On Tuesday, Highway Administrator Frank DePaola said the money available for keeping the turnpike in good condition is exceeded by the amount of repairs needed.
"Currently on the Western Turnpike we have approximately $18 million on an average annual basis of money available for capital repair," DePaola said. "We've had an independent assessment done, and they recommend that we should be investing somewhere in the order of $45 million to just maintain the road in a state of good repair."
After the meeting, MassDOT Chief Financial Officer Dana Levenson told the News Service it is too soon to know whether the turnpike will be in good enough condition to retire the tolls and noted that the road is depreciated every time a car or truck drives on it.
"It's too early to make that definition right now, but we are looking at it; we are doing our best to spend the resources that we have - keeping in mind the $45 million is what is recommended for us to be spending," Levenson said.
State transportation officials are hoping the $1.3 billion Green Line Extension, which would bring the trolley into Somerville and Medford, would include half its funding from a federal New Starts grant.

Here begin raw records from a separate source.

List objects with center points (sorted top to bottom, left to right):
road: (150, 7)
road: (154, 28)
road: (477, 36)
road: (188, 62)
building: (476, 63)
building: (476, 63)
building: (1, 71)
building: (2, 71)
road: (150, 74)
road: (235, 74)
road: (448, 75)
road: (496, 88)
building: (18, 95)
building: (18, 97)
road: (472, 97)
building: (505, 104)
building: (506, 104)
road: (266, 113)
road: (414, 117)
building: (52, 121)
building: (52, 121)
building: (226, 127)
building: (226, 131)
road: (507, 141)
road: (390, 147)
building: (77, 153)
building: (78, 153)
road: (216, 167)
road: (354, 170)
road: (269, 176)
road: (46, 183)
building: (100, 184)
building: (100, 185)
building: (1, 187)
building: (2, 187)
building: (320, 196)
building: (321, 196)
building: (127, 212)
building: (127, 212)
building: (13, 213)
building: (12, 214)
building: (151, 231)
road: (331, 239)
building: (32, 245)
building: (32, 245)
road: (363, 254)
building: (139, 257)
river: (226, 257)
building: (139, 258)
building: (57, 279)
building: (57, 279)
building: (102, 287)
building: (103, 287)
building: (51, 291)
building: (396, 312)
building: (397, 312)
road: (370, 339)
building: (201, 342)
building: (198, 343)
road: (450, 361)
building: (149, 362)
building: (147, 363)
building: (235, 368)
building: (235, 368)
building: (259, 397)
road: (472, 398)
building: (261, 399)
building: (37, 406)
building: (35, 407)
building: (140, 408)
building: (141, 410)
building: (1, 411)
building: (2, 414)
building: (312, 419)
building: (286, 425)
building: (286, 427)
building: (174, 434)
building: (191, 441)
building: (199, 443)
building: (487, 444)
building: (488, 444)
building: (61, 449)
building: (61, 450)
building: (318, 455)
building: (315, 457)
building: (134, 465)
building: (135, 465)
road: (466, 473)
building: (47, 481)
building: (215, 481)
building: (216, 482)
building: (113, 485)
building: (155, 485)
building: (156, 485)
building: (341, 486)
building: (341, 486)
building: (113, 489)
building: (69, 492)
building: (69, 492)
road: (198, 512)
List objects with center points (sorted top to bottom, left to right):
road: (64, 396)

The grant requires a demonstration of transportation funding from the state, and Massachusetts plans to update its application Sept. 30, said MBTA General Manager Beverly Scott.
The Legislature's plan to repeal a $161 million computer services tax that passed as part of the so-called transportation financing bill will not hurt the state's chances at New Starts funding, both Secretary of Transportation Richard Davey and Levenson told the News Service.
"It's not a small amount of dollars and it needs to be replaced, but I see it having virtually no impact on the Green Line Extension, per se. We're not tying the tech tax to any specific project," Levenson said.
With a planned Oct. 15 start date, the Bay State will start collecting $12 million more in toll revenue by reinstating the tolls for passenger vehicles on turnpike exits west of Springfield, a policy that was included in the July tax law.
That new revenue could be spent anywhere along the interstate west of I-95, though DePaola presented a list of deficiencies, such as a rusting culvert and a crumbling bridge, that need repair in the westernmost part of the state.
"It can be reinvested in the entire western turnpike," Levenson said of the new toll revenue, though he said, "We have identified projects in the area."
Levenson said about 80 percent of the projects on the capital budget would be for repair.
"I think the Legislature's going to consider a bond bill this fall for projects like South Coast," Davey said on Monday. Asked about the administration's priorities for funding projects, Davey said "we don't have a choice" regarding repairs to the Springfield Viaduct.